Carr is suggesting this is happening mechanistically as if the irresistable draw of the web leaves us no choice in the matter. There are global driving forces which make us want to be insatiable Netizens. As we proceed through what Mauel Castells calls a “network society” we fear being excluded from its nodes. In a response to Carr, W. Daniel Hills attributes our desire for connectedness to globalization:
Fast communication, powerful media and superficial skimming are all creations of our insatiable demand for information. We don’t just want more, we need more. While we complain about the overload, we sign up for faster internet service, in-pocket email, unlimited talk-time and premium cable. In the mist of the flood, we are turning on all the taps.
We are now trying to comprehend the global village with minds that were designed to handle a patch of savanna and a close circle of friends. Our problem is not so much that we are stupider, but rather that the world is demanding that we become smarter.

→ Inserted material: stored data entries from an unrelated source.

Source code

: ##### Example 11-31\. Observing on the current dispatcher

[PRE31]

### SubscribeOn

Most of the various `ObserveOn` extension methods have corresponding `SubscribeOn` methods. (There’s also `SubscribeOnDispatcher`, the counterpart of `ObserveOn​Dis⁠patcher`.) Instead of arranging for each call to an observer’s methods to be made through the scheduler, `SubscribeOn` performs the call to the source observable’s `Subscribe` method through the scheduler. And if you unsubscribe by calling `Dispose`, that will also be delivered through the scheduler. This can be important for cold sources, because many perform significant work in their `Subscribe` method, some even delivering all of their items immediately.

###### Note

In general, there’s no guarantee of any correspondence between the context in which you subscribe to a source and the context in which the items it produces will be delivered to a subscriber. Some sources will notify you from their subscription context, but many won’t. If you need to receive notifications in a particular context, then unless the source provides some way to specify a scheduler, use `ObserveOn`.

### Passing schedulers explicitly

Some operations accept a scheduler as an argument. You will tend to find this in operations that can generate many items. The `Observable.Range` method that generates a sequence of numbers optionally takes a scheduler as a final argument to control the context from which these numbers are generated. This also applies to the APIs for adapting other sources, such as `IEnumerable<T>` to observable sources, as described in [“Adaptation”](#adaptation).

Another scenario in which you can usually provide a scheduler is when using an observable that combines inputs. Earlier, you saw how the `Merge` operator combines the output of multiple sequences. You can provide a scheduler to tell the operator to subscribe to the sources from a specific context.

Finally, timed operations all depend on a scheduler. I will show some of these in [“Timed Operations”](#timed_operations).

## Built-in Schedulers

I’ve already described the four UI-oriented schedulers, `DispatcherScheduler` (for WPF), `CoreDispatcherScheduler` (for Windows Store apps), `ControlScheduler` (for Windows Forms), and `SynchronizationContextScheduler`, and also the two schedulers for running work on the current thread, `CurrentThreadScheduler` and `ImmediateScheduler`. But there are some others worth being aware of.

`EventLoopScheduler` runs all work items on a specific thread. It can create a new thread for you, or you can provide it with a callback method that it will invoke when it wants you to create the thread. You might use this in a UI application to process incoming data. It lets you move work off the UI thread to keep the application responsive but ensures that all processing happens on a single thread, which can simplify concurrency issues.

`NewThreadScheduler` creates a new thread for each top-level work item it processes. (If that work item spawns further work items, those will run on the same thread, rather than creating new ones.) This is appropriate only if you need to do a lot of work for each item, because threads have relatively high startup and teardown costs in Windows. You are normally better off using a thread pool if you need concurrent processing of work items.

I think this is a better way of thinking about our relationship to information. Our desire to know the world around us is being outstripped by the increasing ease with which we can know it. The response to this is not an inability to reflect, but a desire to respond in real time to a rapidly evolving network of places, events and relationships.
This need to be “in the network” leads us towards what Douglass Rushkoff in his edge.org entry calls “thin-slicing” information. I admit to being a thin slicer, scanning headlines and RSS feeds to pull out nuggets of wisdom that I believe make me not only smarter, but a better global citizen. But does knowing superficially about what’s going on in Rangoon, Geneva and Buenos Aires make me a better person? Am I really engaging with these “others” in a meaningful way? Larry Sanger says no:
To be limited to Twitter-sized discourse ultimately means that we will never really understand each other, because all of our minds are complex and in that way “cathedral-like.” It is extremely difficult to understand other people, unless you take a long time to study what they say. If we do not understand each other in our full and deep individual complexity, we will be invisible to each other, and ultimately incapable of real human society.
Carr suggests that Google’s business model is dependent upon my believing that a “thin slicing” approach to the web is leaving me better off.
The idea that our minds should operate as high-speed data-processing machines is not only built into the workings of the Internet, it is the network’s reigning business model as well. The faster we surf across the Web—the more links we click and pages we view—the more opportunities Google and other companies gain to collect information about us and to feed us advertisements. Most of the proprietors of the commercial Internet have a financial stake in collecting the crumbs of data we leave behind as we flit from link to link—the more crumbs, the better. The last thing these companies want is to encourage leisurely reading or slow, concentrated thought. It’s in their economic interest to drive us to distraction.
My great concern is that this is how we begin to view diversity, as a collection of disconnected experiences that define our consumer selves. In other places, I’ve called this “menagerie diversity” or a diversity built upon an “appreciation of the other” rather than based upon actual engagement and collaborative work with the other. The great irony is that, as Hills points out, we are closer to each other than ever before, but at the same time we’ve never been further.